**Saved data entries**
......
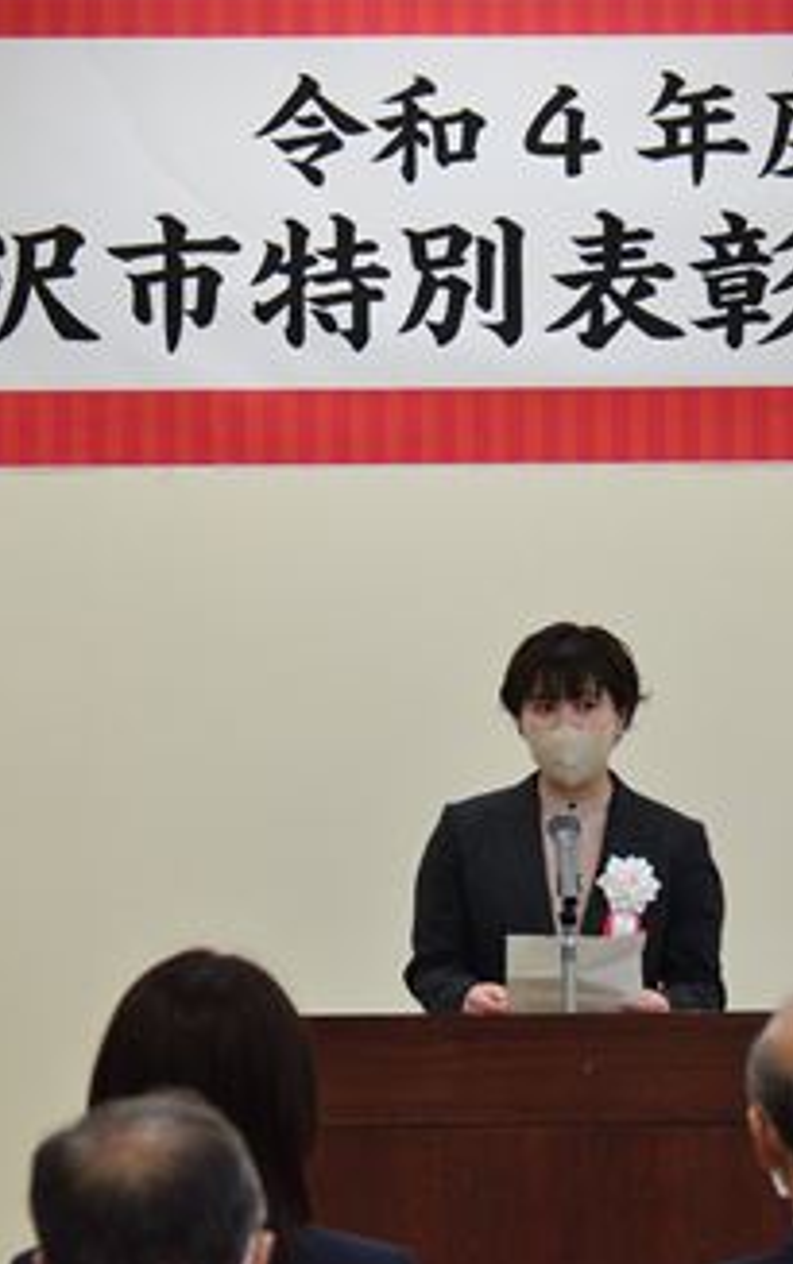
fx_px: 6590
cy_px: 632
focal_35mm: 191
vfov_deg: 11.0
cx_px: 553
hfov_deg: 6.9
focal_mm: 82
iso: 2000
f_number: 5.6
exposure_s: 1/500
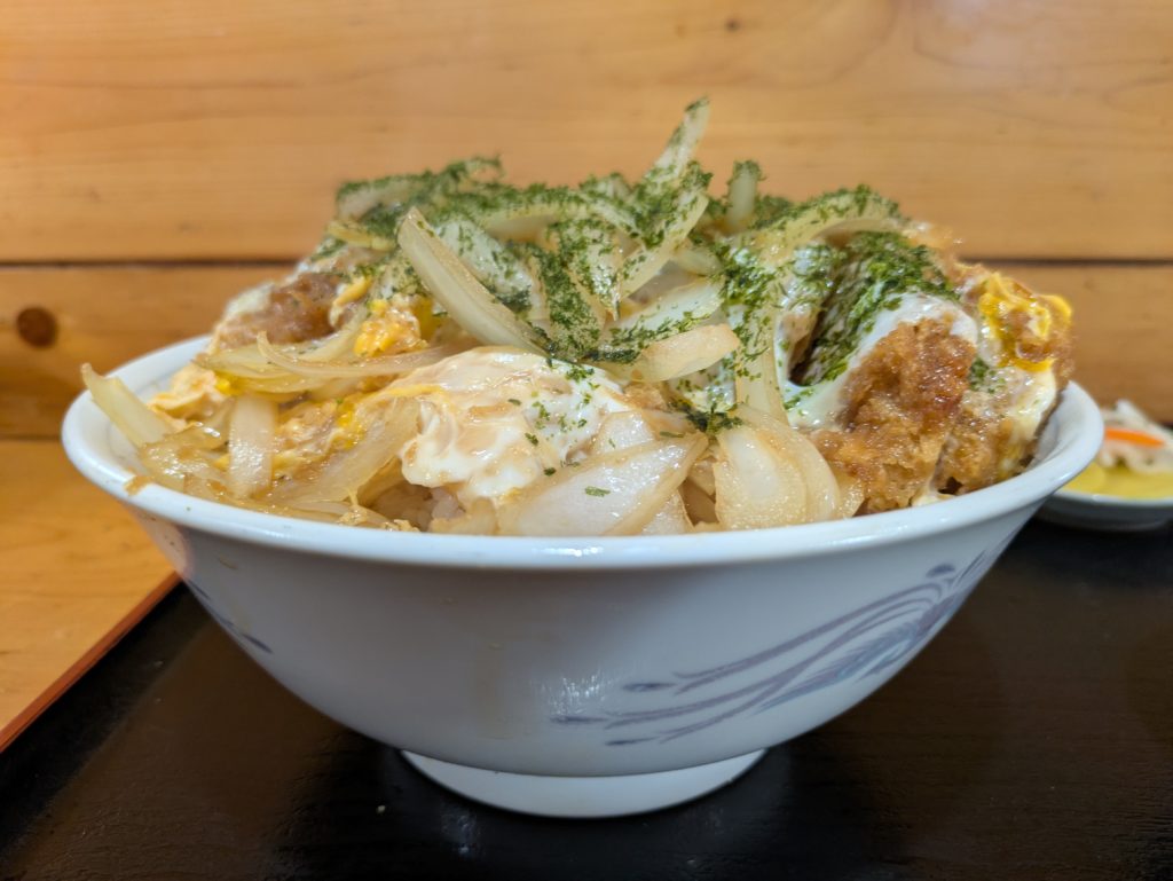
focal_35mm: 25
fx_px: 848
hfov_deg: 69.4
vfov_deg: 54.9
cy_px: 440
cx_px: 586
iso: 212
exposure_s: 1/33.3
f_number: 1.89
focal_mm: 5.43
......
**The problem**
Could you reproduce every record above exactly, leaving out any pictures?

**Solution to this task**
fx_px: 6590
cy_px: 632
focal_35mm: 191
vfov_deg: 11.0
cx_px: 553
hfov_deg: 6.9
focal_mm: 82
iso: 2000
f_number: 5.6
exposure_s: 1/500
focal_35mm: 25
fx_px: 848
hfov_deg: 69.4
vfov_deg: 54.9
cy_px: 440
cx_px: 586
iso: 212
exposure_s: 1/33.3
f_number: 1.89
focal_mm: 5.43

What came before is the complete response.